文|秘书君
Two days ago, my best friend called and said that she was going to leave the child in our house for a few days, and she was going on a business trip. I wondered, the grandparents of her children retired early, and there is nothing to do at home. Why don't they send the children there? The best friend said that the grandparents of the child are busy bringing the grandson, and she always thinks that her son is naughty and doesn't like to help bring them, so she doesn't want to bother the two elders for anything.
Many people will wonder, this kind of old man is also weird. What is the psychology of having a grandson who doesn’t bring him but ran to bring his grandson? In fact, many elderly people do not like their grandchildren, but they like their grandchildren.
The old man is partial to his daughter, and naturally he also loves his grandson.
There is a saying called Aiwu and Wu. Even if the daughter is married and becomes a member of someone else’s family, his grandson also has the family name of someone else. Children, but because the old man is partial to his daughter, he naturally loves his grandson and regards his grandson as closer to his grandson. In fact, if there is no comparison with his grandson, it is understandable that the old man loves his grandson. After all, it is also the baby born to his own daughter, who can be regarded as his own offspring, and love is nothing. However, it is inevitable that people feel unreasonable if they leave their own grandchildren with their own family names and run to bring their grandchildren.
After all, from the perspective of our traditional inheritance and raising children to protect the elderly, grandchildren are the "authentic descendants" of the elderly. Even if you want to help your children with their children and contribute money, they must first come close to their grandchildren. If the old man prefers his grandson rather than his own grandson, it is likely that he is partial to his daughter, and then he is also partial to his grandson.

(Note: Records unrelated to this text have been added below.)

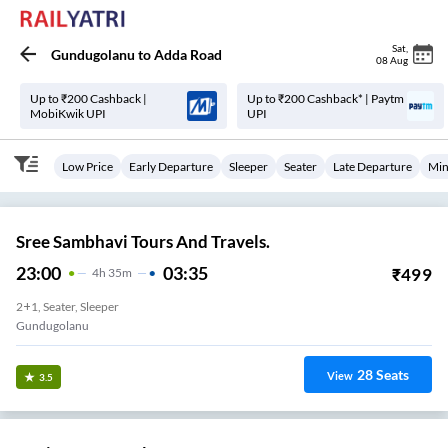
Sat
,
Gundugolanu
to
Adda Road
08 Aug
Up to ₹200 Cashback |
Up to ₹200 Cashback* | Paytm
MobiKwik UPI
UPI
Low Price
Early Departure
Sleeper
Seater
Late Departure
Min
Sree Sambhavi Tours And Travels.
23:00
03:35
₹
499
4
H
35m
2+1, Seater, Sleeper
Gundugolanu
28
Seats
View
3.5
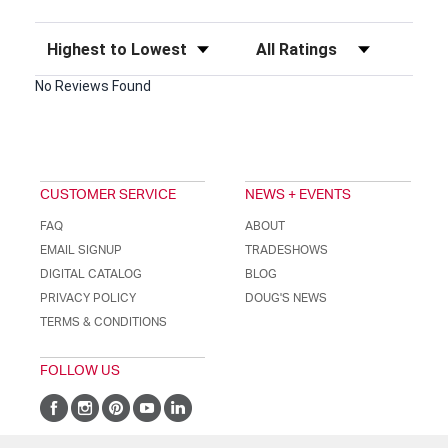
Sort Reviews
Filter Reviews by Rating
No Reviews Found
CUSTOMER SERVICE
NEWS + EVENTS
FAQ
ABOUT
EMAIL SIGNUP
TRADESHOWS
DIGITAL CATALOG
BLOG
PRIVACY POLICY
DOUG'S NEWS
TERMS & CONDITIONS
FOLLOW US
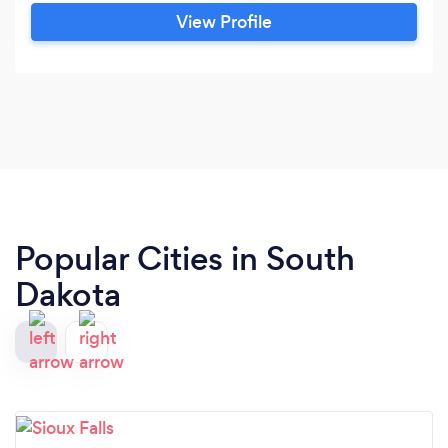
View Profile
Popular Cities in South
Dakota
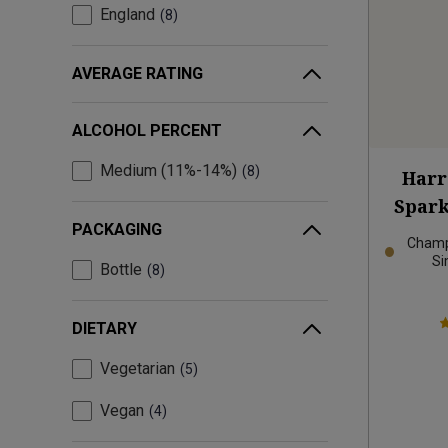
England
8
AVERAGE RATING
ALCOHOL PERCENT
Medium (11%-14%)
8
Harr
Spark
PACKAGING
Champ
Si
Bottle
8
DIETARY
Vegetarian
5
Vegan
4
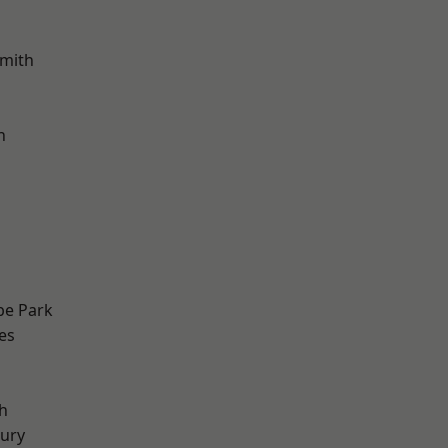
mith
h
e Park
es
h
ury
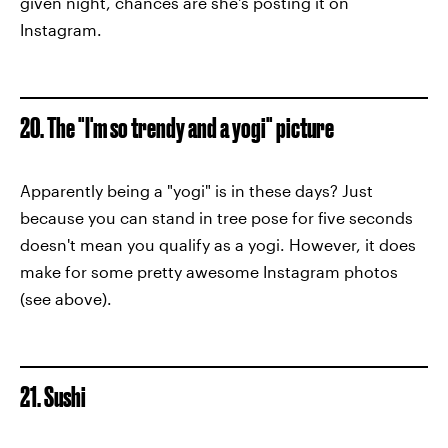
given night, chances are she's posting it on
Instagram.
20. The "I'm so trendy and a yogi" picture
Apparently being a "yogi" is in these days? Just
because you can stand in tree pose for five seconds
doesn't mean you qualify as a yogi. However, it does
make for some pretty awesome Instagram photos
(see above).
21. Sushi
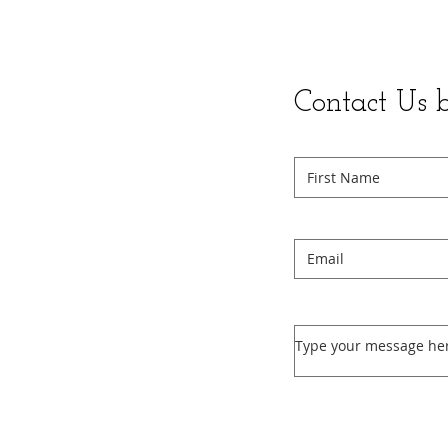
Contact Us 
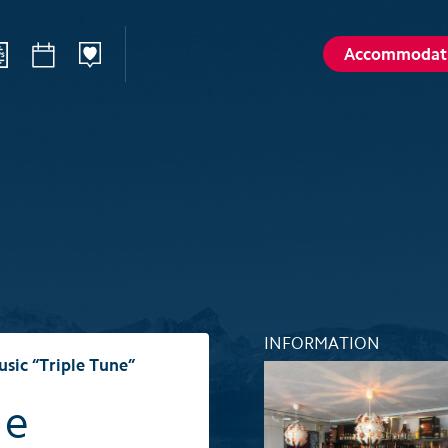
Accommodat
ilways
Sommer
Winte
Hiking
Winter sp
d
Activities card
Activities 
Karl
Husky encounters
Husky enc
talp
Hölloch Cave Experience
Hölloch C
Golf course Axenstein
Sport- & R
INFORMATION
Groups and seminars
Groups an
usic “Triple Tune”
Wellness- and Spa
Wellness-
le
Top 6 summer experiences
Top 6 win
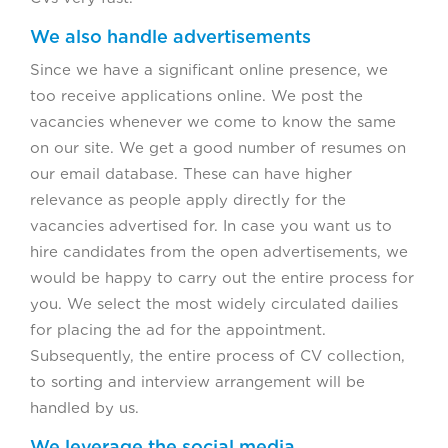
We also handle advertisements
Since we have a significant online presence, we
too receive applications online. We post the
vacancies whenever we come to know the same
on our site. We get a good number of resumes on
our email database. These can have higher
relevance as people apply directly for the
vacancies advertised for. In case you want us to
hire candidates from the open advertisements, we
would be happy to carry out the entire process for
you. We select the most widely circulated dailies
for placing the ad for the appointment.
Subsequently, the entire process of CV collection,
to sorting and interview arrangement will be
handled by us.
We leverage the social media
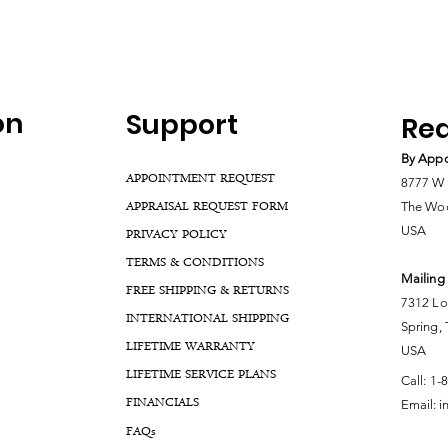
on
Support
Rea
By Appo
APPOINTMENT REQUEST
8777 W 
APPRAISAL REQUEST FORM
The Woo
USA
PRIVACY POLICY
TERMS & CONDITIONS
Mailing
FREE SHIPPING & RETURNS
7312 Lo
INTERNATIONAL SHIPPING
Spring,
LIFETIME WARRANTY
USA
LIFETIME SERVICE PLANS
Call:
1-
FINANCIALS
Email:
i
FA
Qs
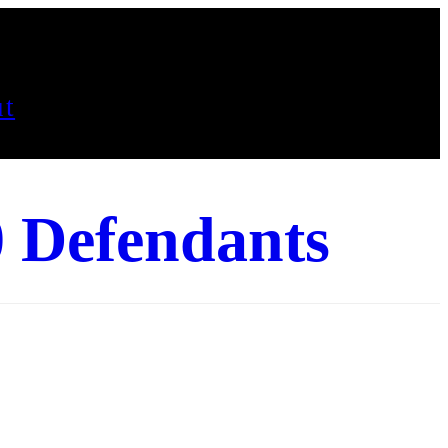
t
0 Defendants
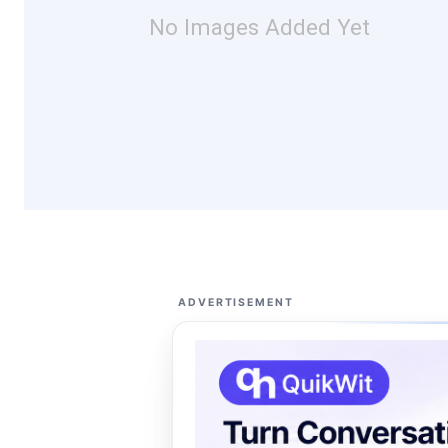
No Images Added Yet
ADVERTISEMENT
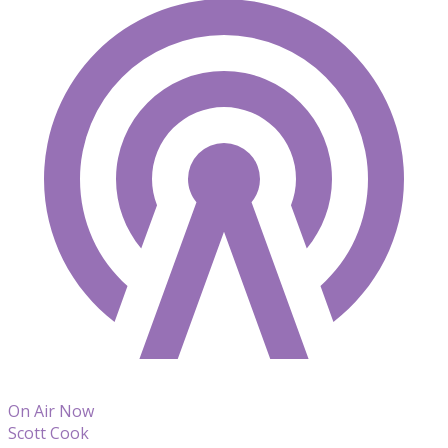
On Air Now
Scott Cook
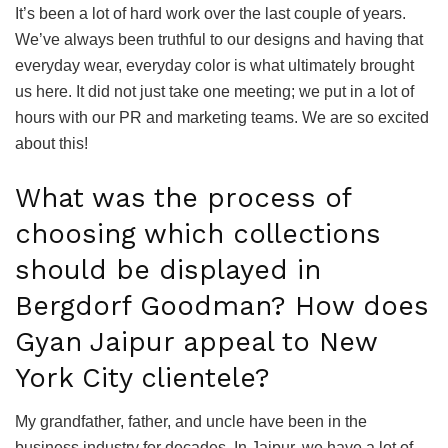
It’s been a lot of hard work over the last couple of years.
We’ve always been truthful to our designs and having that
everyday wear, everyday color is what ultimately brought
us here. It did not just take one meeting; we put in a lot of
hours with our PR and marketing teams. We are so excited
about this!
What was the process of
choosing which collections
should be displayed in
Bergdorf Goodman? How does
Gyan Jaipur appeal to New
York City clientele?
My grandfather, father, and uncle have been in the
business industry for decades. In Jaipur, we have a lot of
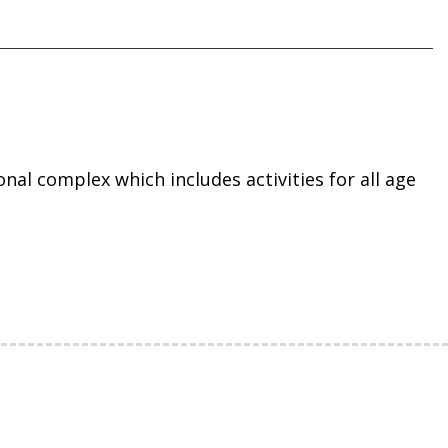
onal complex which includes activities for all age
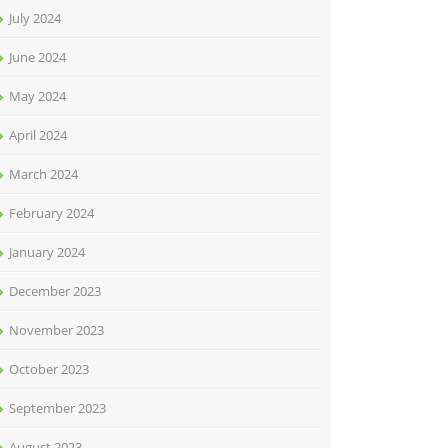
July 2024
June 2024
May 2024
April 2024
March 2024
February 2024
January 2024
December 2023
November 2023
October 2023
September 2023
August 2023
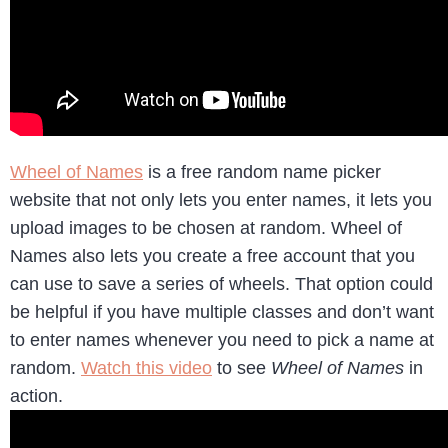
Wheel of Names
is a free random name picker
website that not only lets you enter names, it lets you
upload images to be chosen at random. Wheel of
Names also lets you create a free account that you
can use to save a series of wheels. That option could
be helpful if you have multiple classes and don’t want
to enter names whenever you need to pick a name at
random.
Watch this video
to see
Wheel of Names
in
action.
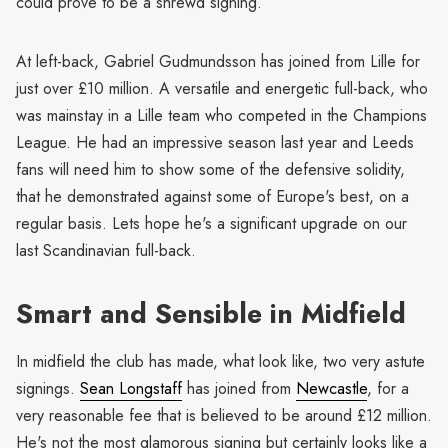
could prove to be a shrewd signing.
At left-back, Gabriel Gudmundsson has joined from Lille for
just over £10 million. A versatile and energetic full-back, who
was mainstay in a Lille team who competed in the Champions
League. He had an impressive season last year and Leeds
fans will need him to show some of the defensive solidity,
that he demonstrated against some of Europe's best, on a
regular basis. Lets hope he's a significant upgrade on our
last Scandinavian full-back.
Smart and Sensible in Midfield
In midfield the club has made, what look like, two very astute
signings.
Sean Longstaff
has joined from
Newcastle
, for a
very reasonable fee that is believed to be around £12 million.
He's not the most glamorous signing but certainly looks like a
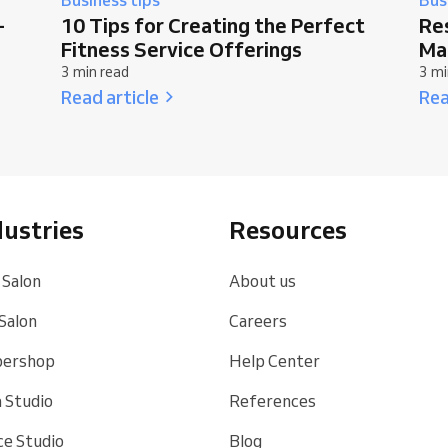
-
10 Tips for Creating the Perfect
Re
Fitness Service Offerings
Ma
3 min read
3 mi
Read article
Rea
dustries
Resources
 Salon
About us
 Salon
Careers
bershop
Help Center
 Studio
References
e Studio
Blog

My grandson is a guest, and once in a while, the old man will naturally behave affectionate
Of course, some old people are not partial to their daughters, and even all the money and property are given to their sons, and the money is paid back. They ask their daughters, but they feel that they prefer grandchildren and not relatives. Why is that? In fact, this is related to our traditional way of getting along and getting along with each other, that is, we don't pay so much respect to the people closest to us, but we are polite and enthusiastic towards unfamiliar people, relatives and friends. The grandson, as opposed to the pro-grandson, is someone who needs to be polite.
Therefore, the grandson is a guest, and the old man is naturally affectionate when he comes once in a while. For example, the old couple of my neighbors are usually very strict with their grandchildren. They are disobedient, scolding and scolding, but when their grandson comes, they will take a bite of "baby" and "good" people. Spoiled. Once, my daughter-in-law couldn't see it and said that they were partial to their grandson and did not care about their grandson. At this time, the old man couldn't help telling the truth: "My grandson is a guest. We come here once in a while. We don't behave more closely. Will he still be willing to come later? Doesn't he hurt his peace when he goes home to learn from his grandparents? Besides, we spend all our money on our grandchildren, and we usually take our grandchildren every day. Who kisses him?"
Old people don’t like daughters-in-law and don’t have much affection for grandchildren
This last one is a commonplace talk: old people don’t like daughters-in-law, they usually have a lot of conflicts, or have little contact with them, and then they don’t help with their grandchildren. , Really doesn't have much affection for grandson, so I can't talk about liking grandson. However, they have a good relationship with their daughters, they have more contact with their grandchildren, they are affectionate and naturally like their grandchildren.
A friend of mine, her in-laws have looked down on her since they got married, and they don't help with the baby when they have children, so they never kiss their grandchildren at all. Her in-laws take with their grandchildren all the year round, so for them, their grandsons are more intimate than their own grandchildren. There are actually quite a few such situations in reality.
Moms, do your grandparents love their grandchildren or grandchildren?